Passage provided:
It obviously involves an alteration of aesthetic priorities and models.  The bucolic traditions relies most deeply on Arcadian ideals handed down from the classical and Romantic landscapes of Western Europe, peripherally on the garden traditions of East Asia, and more recently upon the elaborate simulation or re-arrangement of previous local ecologies, a la Jens Jensen and Piet Oudolf.  A quick browse through the ASLA’s yearly residental award winners evidences the degree to which these traditions have been assimilated into a single bucolic vernacular favored by wealthy clients and their designers.  In comparison to these traditions, a gardened infrastructure may be jarring, prone to odd bursts of coloration and seemingly disorganized, but that does not mean that it will not have a beauty — and an organization — of its own.  That organization may be more emergent than it is planned, and that beauty as removed from the bucolic tradition as the favela is from Haussmann’s Paris, but that does not mean that we cannot train ourselves to see it.

Curating these ecologies may be accomplished less through the traditional tools of landscape design — the bulldozer, the front-end loader, the nursery-grown plant, the concrete pour — and more through the controlled alteration of and experimentation on the processes which input into infrastructural ecologies.  This is demonstrated particularly well by two qualities of the SCAPE Studio team’s contribution to the recently opened Rising Currents exhibition at MoMA, “Oyster-tecture”.  For that exhibition, each of the five invited teams was given a particular portion of the New York City regional waterfront to respond to.  SCAPE’s team was assigned a portion which includes Red Hook, the Buttermilk Channel, and the Gowanus Canal.  The Gowanus Canal, which has recently been designated an EPA Superfund site, is an obviously freakish landscape, containing waters so contaminated that their toxicity may actually be of use in researching cancer-resistant and naturally-antibiotic micro-organisms.

(Human pose keypoint data)
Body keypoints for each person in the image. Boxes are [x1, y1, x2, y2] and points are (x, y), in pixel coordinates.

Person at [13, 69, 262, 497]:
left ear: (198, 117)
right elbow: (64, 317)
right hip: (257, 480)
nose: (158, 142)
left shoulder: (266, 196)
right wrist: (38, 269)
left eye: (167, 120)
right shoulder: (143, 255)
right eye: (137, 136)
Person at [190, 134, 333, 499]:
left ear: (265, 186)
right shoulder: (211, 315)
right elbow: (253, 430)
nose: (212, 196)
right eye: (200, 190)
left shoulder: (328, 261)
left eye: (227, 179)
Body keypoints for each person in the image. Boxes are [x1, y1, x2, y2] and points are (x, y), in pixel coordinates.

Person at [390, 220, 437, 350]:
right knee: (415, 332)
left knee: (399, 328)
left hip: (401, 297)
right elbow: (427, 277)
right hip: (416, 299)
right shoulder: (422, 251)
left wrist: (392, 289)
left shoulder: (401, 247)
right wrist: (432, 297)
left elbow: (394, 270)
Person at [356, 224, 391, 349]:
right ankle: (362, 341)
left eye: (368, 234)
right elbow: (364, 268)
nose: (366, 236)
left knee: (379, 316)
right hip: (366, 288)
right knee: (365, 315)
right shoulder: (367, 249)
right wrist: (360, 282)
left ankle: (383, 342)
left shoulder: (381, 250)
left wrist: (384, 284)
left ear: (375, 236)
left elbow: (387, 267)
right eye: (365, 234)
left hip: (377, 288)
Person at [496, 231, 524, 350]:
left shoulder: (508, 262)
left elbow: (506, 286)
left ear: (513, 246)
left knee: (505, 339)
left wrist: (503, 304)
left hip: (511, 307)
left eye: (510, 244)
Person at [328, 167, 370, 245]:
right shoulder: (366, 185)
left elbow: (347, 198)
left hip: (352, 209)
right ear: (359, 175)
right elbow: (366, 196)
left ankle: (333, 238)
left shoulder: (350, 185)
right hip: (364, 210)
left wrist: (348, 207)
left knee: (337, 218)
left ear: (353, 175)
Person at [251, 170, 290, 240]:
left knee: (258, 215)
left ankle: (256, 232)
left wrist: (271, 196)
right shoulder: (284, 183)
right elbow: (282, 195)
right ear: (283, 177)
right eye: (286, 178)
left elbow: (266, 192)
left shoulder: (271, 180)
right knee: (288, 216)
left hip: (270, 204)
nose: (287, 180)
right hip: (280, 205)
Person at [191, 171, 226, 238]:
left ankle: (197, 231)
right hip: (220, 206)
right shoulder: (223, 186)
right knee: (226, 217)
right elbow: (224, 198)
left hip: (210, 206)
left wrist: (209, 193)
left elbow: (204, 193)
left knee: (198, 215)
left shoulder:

Exercise details: Continue the passage on gardened infrastructure and the Gowanus Canal, starting right after its last sentence.

Exercise answer:
[Image from “Oyster-tecture, by SCAPE Studio; via Change Observer]

The first quality of “Oyster-tecture” which seems particularly applicable to designing for “freakologies” is its open-ended-ness.  Each of the other four exhibiting teams provides what amounts to a master plan, proscribing particular and desirable potential end states for their sites, though often quite clever in program and form.  The SCAPE team, however, proposes to insert a series of programmed architectural objects — an armature for the growth of an oyster-based ecology and economy, whose primary parts are the adoption of the Gowanus canal as an oyster nursery and the provision of a kit of parts on which young spats can grow into a harvest-ready mature reef — into interaction with the existing urban ecologies, both natural and human.  While the farming and cultivation of oysters would have a series of anticipated positive effects — biofiltration of contaminated waters, protection against storm surge through accumulation into reefs, cultural and economic revitalization prompted by biological revitalization — and so undoubtedly affect the evolution of both the city and its adjacent waters, the team does not seek to delineate or define exactly what form that evolution will take.  This humility (a quality not often ascribed to architectural designers, who have worshipped for decades the cult of the singularly brilliant ego) is entirely appropriate not only for working in the infrastructural city (which, as Varnelis is quick to point out in the introduction, has developed a systemic immune response to the construction of new infrastructures), but also for experimenting with the ecological balance of the “freakologies” our infrastructures have spawned.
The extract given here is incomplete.